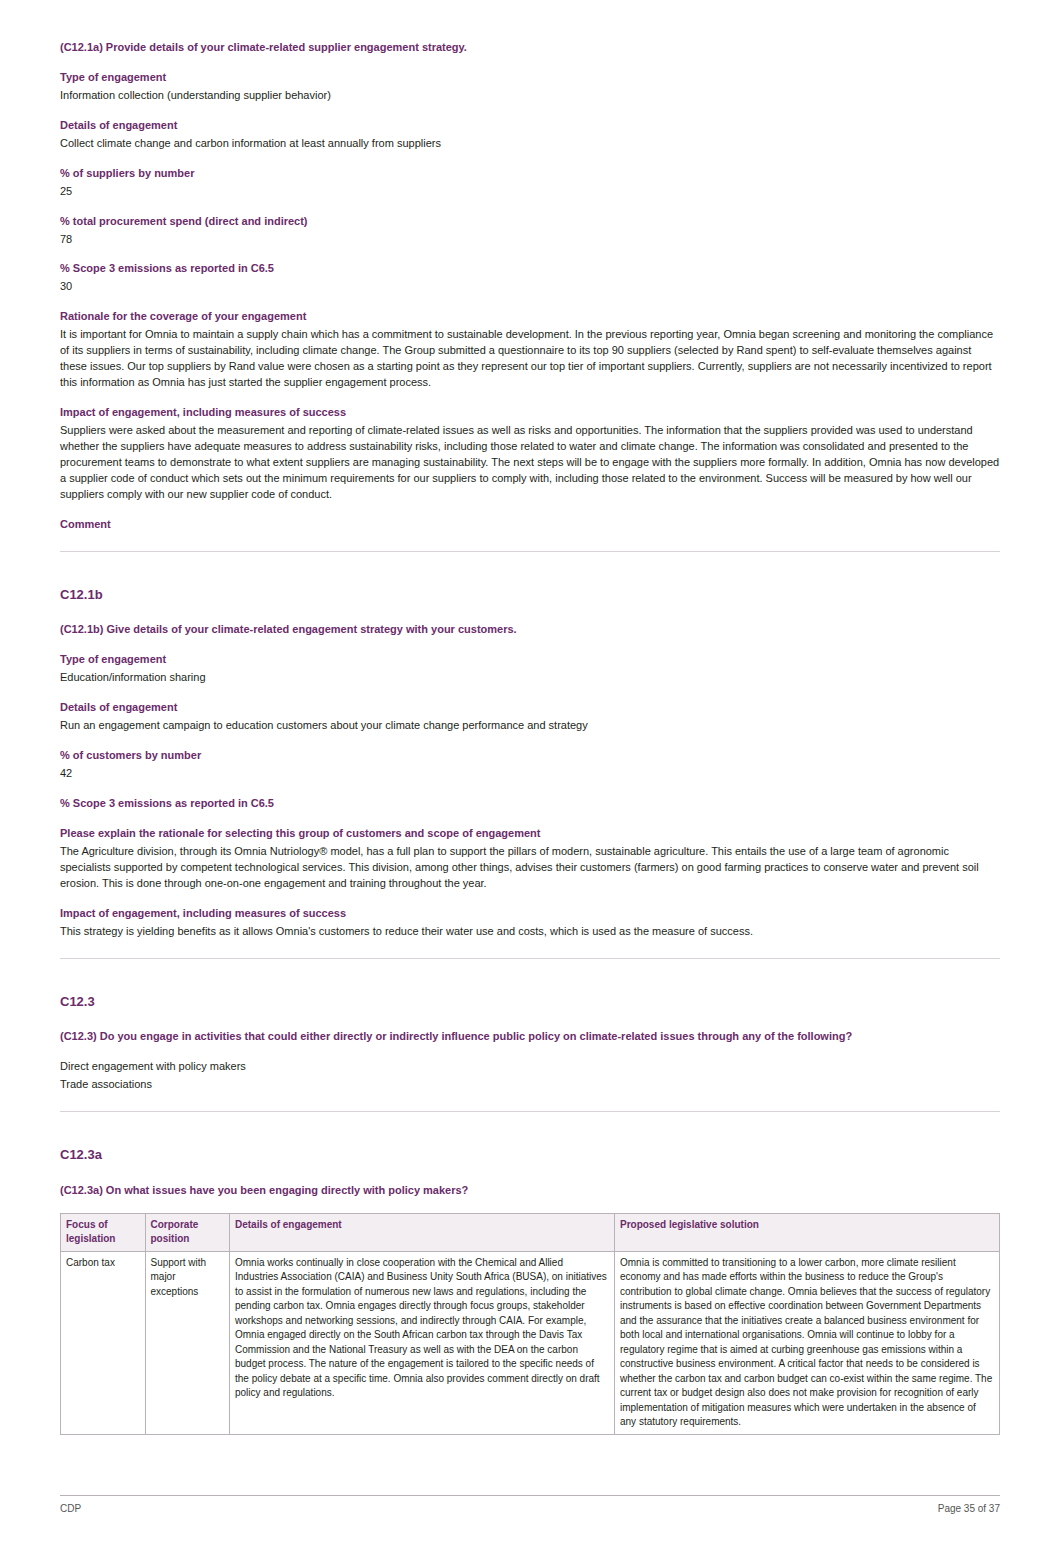(C12.1a) Provide details of your climate-related supplier engagement strategy.
Type of engagement
Information collection (understanding supplier behavior)
Details of engagement
Collect climate change and carbon information at least annually from suppliers
% of suppliers by number
25
% total procurement spend (direct and indirect)
78
% Scope 3 emissions as reported in C6.5
30
Rationale for the coverage of your engagement
It is important for Omnia to maintain a supply chain which has a commitment to sustainable development. In the previous reporting year, Omnia began screening and monitoring the compliance of its suppliers in terms of sustainability, including climate change. The Group submitted a questionnaire to its top 90 suppliers (selected by Rand spent) to self-evaluate themselves against these issues. Our top suppliers by Rand value were chosen as a starting point as they represent our top tier of important suppliers. Currently, suppliers are not necessarily incentivized to report this information as Omnia has just started the supplier engagement process.
Impact of engagement, including measures of success
Suppliers were asked about the measurement and reporting of climate-related issues as well as risks and opportunities. The information that the suppliers provided was used to understand whether the suppliers have adequate measures to address sustainability risks, including those related to water and climate change. The information was consolidated and presented to the procurement teams to demonstrate to what extent suppliers are managing sustainability. The next steps will be to engage with the suppliers more formally. In addition, Omnia has now developed a supplier code of conduct which sets out the minimum requirements for our suppliers to comply with, including those related to the environment. Success will be measured by how well our suppliers comply with our new supplier code of conduct.
Comment
C12.1b
(C12.1b) Give details of your climate-related engagement strategy with your customers.
Type of engagement
Education/information sharing
Details of engagement
Run an engagement campaign to education customers about your climate change performance and strategy
% of customers by number
42
% Scope 3 emissions as reported in C6.5
Please explain the rationale for selecting this group of customers and scope of engagement
The Agriculture division, through its Omnia Nutriology® model, has a full plan to support the pillars of modern, sustainable agriculture. This entails the use of a large team of agronomic specialists supported by competent technological services. This division, among other things, advises their customers (farmers) on good farming practices to conserve water and prevent soil erosion. This is done through one-on-one engagement and training throughout the year.
Impact of engagement, including measures of success
This strategy is yielding benefits as it allows Omnia's customers to reduce their water use and costs, which is used as the measure of success.
C12.3
(C12.3) Do you engage in activities that could either directly or indirectly influence public policy on climate-related issues through any of the following?
Direct engagement with policy makers
Trade associations
C12.3a
(C12.3a) On what issues have you been engaging directly with policy makers?
| Focus of legislation | Corporate position | Details of engagement | Proposed legislative solution |
| --- | --- | --- | --- |
| Carbon tax | Support with major exceptions | Omnia works continually in close cooperation with the Chemical and Allied Industries Association (CAIA) and Business Unity South Africa (BUSA), on initiatives to assist in the formulation of numerous new laws and regulations, including the pending carbon tax. Omnia engages directly through focus groups, stakeholder workshops and networking sessions, and indirectly through CAIA. For example, Omnia engaged directly on the South African carbon tax through the Davis Tax Commission and the National Treasury as well as with the DEA on the carbon budget process. The nature of the engagement is tailored to the specific needs of the policy debate at a specific time. Omnia also provides comment directly on draft policy and regulations. | Omnia is committed to transitioning to a lower carbon, more climate resilient economy and has made efforts within the business to reduce the Group's contribution to global climate change. Omnia believes that the success of regulatory instruments is based on effective coordination between Government Departments and the assurance that the initiatives create a balanced business environment for both local and international organisations. Omnia will continue to lobby for a regulatory regime that is aimed at curbing greenhouse gas emissions within a constructive business environment. A critical factor that needs to be considered is whether the carbon tax and carbon budget can co-exist within the same regime. The current tax or budget design also does not make provision for recognition of early implementation of mitigation measures which were undertaken in the absence of any statutory requirements. |
CDP Page 35 of 37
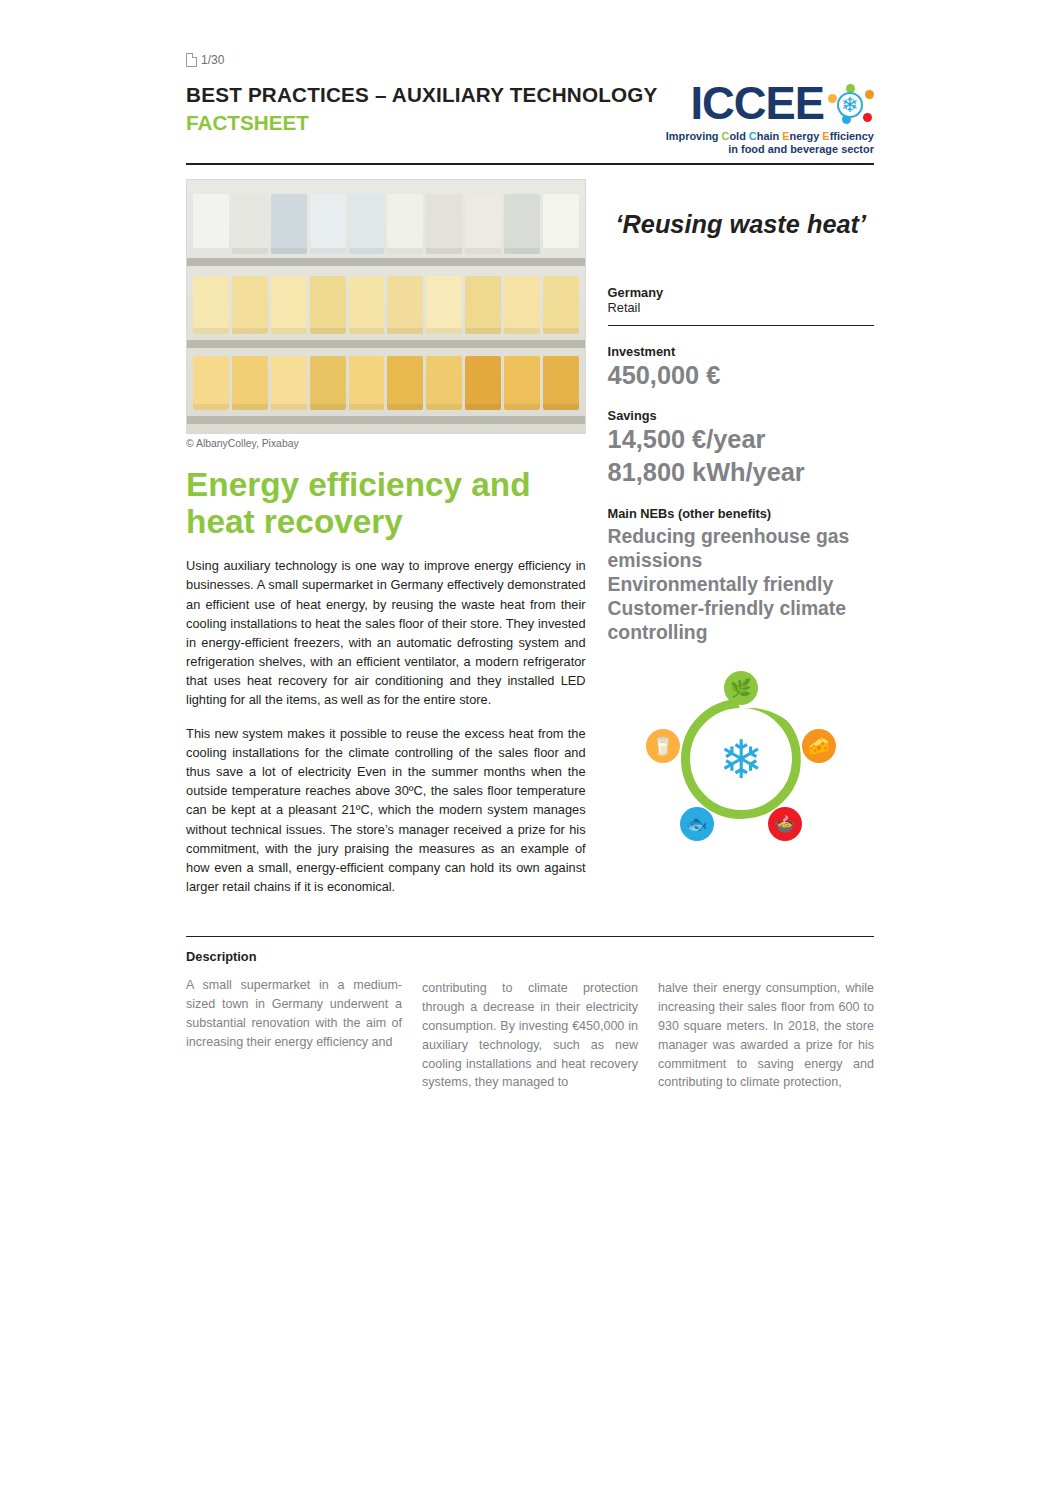1/30
BEST PRACTICES – AUXILIARY TECHNOLOGY
FACTSHEET
ICCEE ❄
Improving Cold Chain Energy Efficiency
in food and beverage sector
© AlbanyColley, Pixabay
Energy efficiency and heat recovery
Using auxiliary technology is one way to improve energy efficiency in businesses. A small supermarket in Germany effectively demonstrated an efficient use of heat energy, by reusing the waste heat from their cooling installations to heat the sales floor of their store. They invested in energy-efficient freezers, with an automatic defrosting system and refrigeration shelves, with an efficient ventilator, a modern refrigerator that uses heat recovery for air conditioning and they installed LED lighting for all the items, as well as for the entire store.
This new system makes it possible to reuse the excess heat from the cooling installations for the climate controlling of the sales floor and thus save a lot of electricity Even in the summer months when the outside temperature reaches above 30ºC, the sales floor temperature can be kept at a pleasant 21ºC, which the modern system manages without technical issues. The store’s manager received a prize for his commitment, with the jury praising the measures as an example of how even a small, energy-efficient company can hold its own against larger retail chains if it is economical.
‘Reusing waste heat’
Germany
Retail
Investment
450,000 €
Savings
14,500 €/year
81,800 kWh/year
Main NEBs (other benefits)
Reducing greenhouse gas emissions
Environmentally friendly
Customer-friendly climate controlling
❄
🌿
🧀
🍲
🐟
🥛
Description
A small supermarket in a medium-sized town in Germany underwent a substantial renovation with the aim of increasing their energy efficiency and
contributing to climate protection through a decrease in their electricity consumption. By investing €450,000 in auxiliary technology, such as new cooling installations and heat recovery systems, they managed to
halve their energy consumption, while increasing their sales floor from 600 to 930 square meters. In 2018, the store manager was awarded a prize for his commitment to saving energy and contributing to climate protection,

- **Description of the task**: Could you find every line in the records above that contains the word "makers" and copy it?

- **Output for this task**:
Direct engagement with policy makers
(C12.3a) On what issues have you been engaging directly with policy makers?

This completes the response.